Tidak banyak teman yang aku miliki selama setahun lebih sekolah di MIN. Aku hanya punya satu teman akrab, namanya Risfan. Anak yang bertubuh tambun itu anak orang kaya. Pakaiannya selalu terlihat baru, tetapi tidak pernah rapi. Risfan punya kebiasaaan aneh, dia suka main debu di perkarangan sekolah. Mamanya sudah berulang kali mengingatkannya untuk tidak bermain kotor-kotoran seperti itu, tetapi entah kenapa dia masih saja melakukannya.
Kedekatanku dengan Risfan diawali saat dia datang menghampiriku yang sedang duduk termangu di bawah tiang bendera ketika jam istirahat. Risfan sepertinya menyadari kalau aku sedang menelan ludah, berusaha untuk bersabar dan bersyukur masih bisa hidup dan tersenyum meskipun tidak bisa pergi ke kantin untuk jajan seperti yang dilakukan oleh anak-anak yang lain.
“Kamu tidak ke kantin?” Risfan duduk di depanku, di atas pasir.
“Tidak.” Aku menggelengkan kepala. Sekilas aku bisa melihat es lilin yang dipegang oleh Risfan terkesan jorok sekali. Plastik sisi luarnya sudah berdaki, karena tangannya penuh dengan sisa debu setelah mengorek-ngorek pasir untuk memperbaiki sarang semut yang dihancurkan oleh sekelompok anak yang bercita-cita bernasib lebih buruk dari bapaknya yang sehari-hari bekerja serabutan.
“Ini uang buat kamu!” Risfan mengeluarkan uang lima ratus rupiah yang ada gambar orang utan dari saku baju yang sudah memerah terkena air es yang sedang digigitnya.
Lagi-lagi aku menggelengkan kepala. Aku tidak mau mengambil uang itu, aku takut Mak memarahiku. Setiap hari Mak mengajariku untuk tidak pernah meminta atau mengambil uang yang dikasih oleh orang.
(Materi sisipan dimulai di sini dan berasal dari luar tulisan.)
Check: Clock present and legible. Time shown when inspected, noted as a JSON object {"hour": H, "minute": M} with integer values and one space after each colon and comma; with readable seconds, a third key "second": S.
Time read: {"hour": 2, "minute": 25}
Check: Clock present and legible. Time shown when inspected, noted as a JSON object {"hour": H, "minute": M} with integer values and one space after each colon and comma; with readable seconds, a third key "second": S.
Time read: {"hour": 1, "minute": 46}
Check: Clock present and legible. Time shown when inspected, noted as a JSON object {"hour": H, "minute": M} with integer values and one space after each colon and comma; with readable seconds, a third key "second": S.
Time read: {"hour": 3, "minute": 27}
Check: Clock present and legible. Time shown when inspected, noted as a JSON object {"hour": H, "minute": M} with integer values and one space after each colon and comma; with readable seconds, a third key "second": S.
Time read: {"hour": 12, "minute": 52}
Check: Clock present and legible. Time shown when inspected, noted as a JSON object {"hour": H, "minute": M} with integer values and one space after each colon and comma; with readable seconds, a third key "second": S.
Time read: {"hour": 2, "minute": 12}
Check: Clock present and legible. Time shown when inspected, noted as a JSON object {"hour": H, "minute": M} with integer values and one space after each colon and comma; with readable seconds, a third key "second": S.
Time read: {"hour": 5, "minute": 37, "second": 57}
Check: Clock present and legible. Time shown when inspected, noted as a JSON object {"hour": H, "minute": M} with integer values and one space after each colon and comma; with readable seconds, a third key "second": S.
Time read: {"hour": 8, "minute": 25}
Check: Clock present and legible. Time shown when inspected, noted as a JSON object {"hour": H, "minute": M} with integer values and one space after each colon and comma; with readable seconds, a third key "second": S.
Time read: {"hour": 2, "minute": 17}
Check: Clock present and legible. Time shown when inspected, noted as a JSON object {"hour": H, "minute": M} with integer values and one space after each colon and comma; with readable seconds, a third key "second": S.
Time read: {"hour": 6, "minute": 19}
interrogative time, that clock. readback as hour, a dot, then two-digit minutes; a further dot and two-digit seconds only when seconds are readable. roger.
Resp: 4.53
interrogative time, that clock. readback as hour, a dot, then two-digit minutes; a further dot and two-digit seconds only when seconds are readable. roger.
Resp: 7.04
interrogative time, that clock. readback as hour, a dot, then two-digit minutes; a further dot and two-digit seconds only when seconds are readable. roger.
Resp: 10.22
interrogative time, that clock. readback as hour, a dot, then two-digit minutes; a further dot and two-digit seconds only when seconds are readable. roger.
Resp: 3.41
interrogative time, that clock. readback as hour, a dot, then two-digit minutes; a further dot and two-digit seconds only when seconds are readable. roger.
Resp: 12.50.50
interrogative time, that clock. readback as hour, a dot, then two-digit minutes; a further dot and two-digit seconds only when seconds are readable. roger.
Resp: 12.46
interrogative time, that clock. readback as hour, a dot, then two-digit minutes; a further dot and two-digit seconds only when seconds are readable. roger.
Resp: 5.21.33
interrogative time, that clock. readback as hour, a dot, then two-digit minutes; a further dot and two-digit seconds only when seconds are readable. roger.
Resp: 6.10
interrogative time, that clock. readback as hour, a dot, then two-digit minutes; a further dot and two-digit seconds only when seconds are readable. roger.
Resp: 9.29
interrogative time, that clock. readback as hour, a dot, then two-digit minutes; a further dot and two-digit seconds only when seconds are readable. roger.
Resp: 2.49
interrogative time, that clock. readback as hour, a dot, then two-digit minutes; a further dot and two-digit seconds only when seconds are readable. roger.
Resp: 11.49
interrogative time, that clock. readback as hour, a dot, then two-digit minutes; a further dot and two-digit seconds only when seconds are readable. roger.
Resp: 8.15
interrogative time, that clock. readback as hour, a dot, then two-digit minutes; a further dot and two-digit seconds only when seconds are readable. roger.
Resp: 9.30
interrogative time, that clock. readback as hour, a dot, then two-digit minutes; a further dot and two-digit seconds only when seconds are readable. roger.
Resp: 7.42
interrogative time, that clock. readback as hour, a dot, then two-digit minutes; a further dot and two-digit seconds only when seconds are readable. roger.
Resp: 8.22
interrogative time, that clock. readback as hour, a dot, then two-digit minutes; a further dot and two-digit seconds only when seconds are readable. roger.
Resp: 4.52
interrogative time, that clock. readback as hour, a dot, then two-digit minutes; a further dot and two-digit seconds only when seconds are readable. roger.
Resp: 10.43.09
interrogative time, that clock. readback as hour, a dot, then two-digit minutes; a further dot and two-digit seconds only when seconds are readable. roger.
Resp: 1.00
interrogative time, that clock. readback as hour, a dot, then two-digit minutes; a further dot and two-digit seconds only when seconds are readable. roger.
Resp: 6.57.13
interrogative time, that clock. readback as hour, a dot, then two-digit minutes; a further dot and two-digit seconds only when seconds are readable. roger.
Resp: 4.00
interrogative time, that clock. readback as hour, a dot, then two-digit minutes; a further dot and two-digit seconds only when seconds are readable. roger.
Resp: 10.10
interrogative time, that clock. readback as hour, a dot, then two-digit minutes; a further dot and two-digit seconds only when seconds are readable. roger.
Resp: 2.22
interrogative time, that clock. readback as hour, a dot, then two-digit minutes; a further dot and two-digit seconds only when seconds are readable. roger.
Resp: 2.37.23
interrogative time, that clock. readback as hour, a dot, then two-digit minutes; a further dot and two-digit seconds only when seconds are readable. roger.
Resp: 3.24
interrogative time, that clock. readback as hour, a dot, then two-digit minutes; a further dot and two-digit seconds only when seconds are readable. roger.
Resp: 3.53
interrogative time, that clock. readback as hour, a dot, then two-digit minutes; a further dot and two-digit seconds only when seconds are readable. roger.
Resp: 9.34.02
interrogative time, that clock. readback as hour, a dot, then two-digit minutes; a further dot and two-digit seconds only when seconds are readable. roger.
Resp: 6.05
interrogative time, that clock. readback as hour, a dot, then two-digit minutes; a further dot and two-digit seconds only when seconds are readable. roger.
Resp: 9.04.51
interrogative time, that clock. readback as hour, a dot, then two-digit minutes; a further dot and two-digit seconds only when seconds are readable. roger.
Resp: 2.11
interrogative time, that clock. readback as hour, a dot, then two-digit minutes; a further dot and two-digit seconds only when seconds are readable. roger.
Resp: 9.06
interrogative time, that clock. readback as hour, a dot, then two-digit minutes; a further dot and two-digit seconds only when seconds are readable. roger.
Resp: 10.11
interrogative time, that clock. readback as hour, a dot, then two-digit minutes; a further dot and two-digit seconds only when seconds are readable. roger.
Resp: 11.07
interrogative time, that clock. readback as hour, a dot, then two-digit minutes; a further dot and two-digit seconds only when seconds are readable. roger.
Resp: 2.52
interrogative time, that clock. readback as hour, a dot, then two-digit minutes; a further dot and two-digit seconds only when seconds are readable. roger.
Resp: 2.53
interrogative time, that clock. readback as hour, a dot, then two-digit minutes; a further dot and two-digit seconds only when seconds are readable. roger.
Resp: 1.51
“Kamu mau es?” tanya Risfan sembari menyodorkan es yang dijual seratus rupiah itu.
Meskipun terlihat kotor, es lilin itu tetap terlihat begitu menggoda, apalagi cuaca sedang panas-panasnya seperti ini.
Perlahan aku mulai mengansurkan tanganku untuk meraih sodoran dari anak berkulit putih itu. Dengan penuh tenaga, aku dan Risfan mulai memutar plastik es ke dua arah yang berbeda. Sejurus kemudian, serempak tangan kami menarik plastik es itu ke arah belakang. Sangking bersemangatnya, kami terpental, es pun jatuh ke tanah dan tak bisa dinikmati lagi. Sekarang aku pun sudah mirip dengan Risfan, bajuku kotor. Aku langsung bisa memprediksi apa yang akan terjadi di rumah nanti. Mak pasti akan habis-habisan memarahiku dan aku hanya bisa pasrah tidak bisa melakukan pembelaan apa-apa. Hmmm nasib.
***
“Ilmu dunia dan ilmu agama itu semuanya penting. Kalau kita mati nanti, minimal Mahir bisa membaca doa buat kita,” kata Mak sambil menyapu halaman rumah yang banyak daun jambu kering yang berjatuhan.
“Malam besok antarkan saja Mahir ke rumah Po[1] Halimah!” ujar Pak yang duduk memeluk lutut di teras rumah dengan segelas kopi Aceh di sampingnya.
“Coba Abang tanya sama Mahir dulu. Siapa tau ada tempat mengaji lain yang lebih dia suka.”
“Tidak usah. Mahir pasti mau ngaji di sana.”
Benar seperti yang Pak bilang, aku tidak mempermasalahkan di mana aku akan belajar ilmu agama. Bagiku yang terpenting adalah bisa selalu menjadi anak yang penurut, tak pernah membantah sedikit pun perintah orangtua. Aku takut masuk neraka, aku tidak mau jadi anak durhaka yang setiap langkah kakiku terkutuk menjadi tak bernilai apa-apa.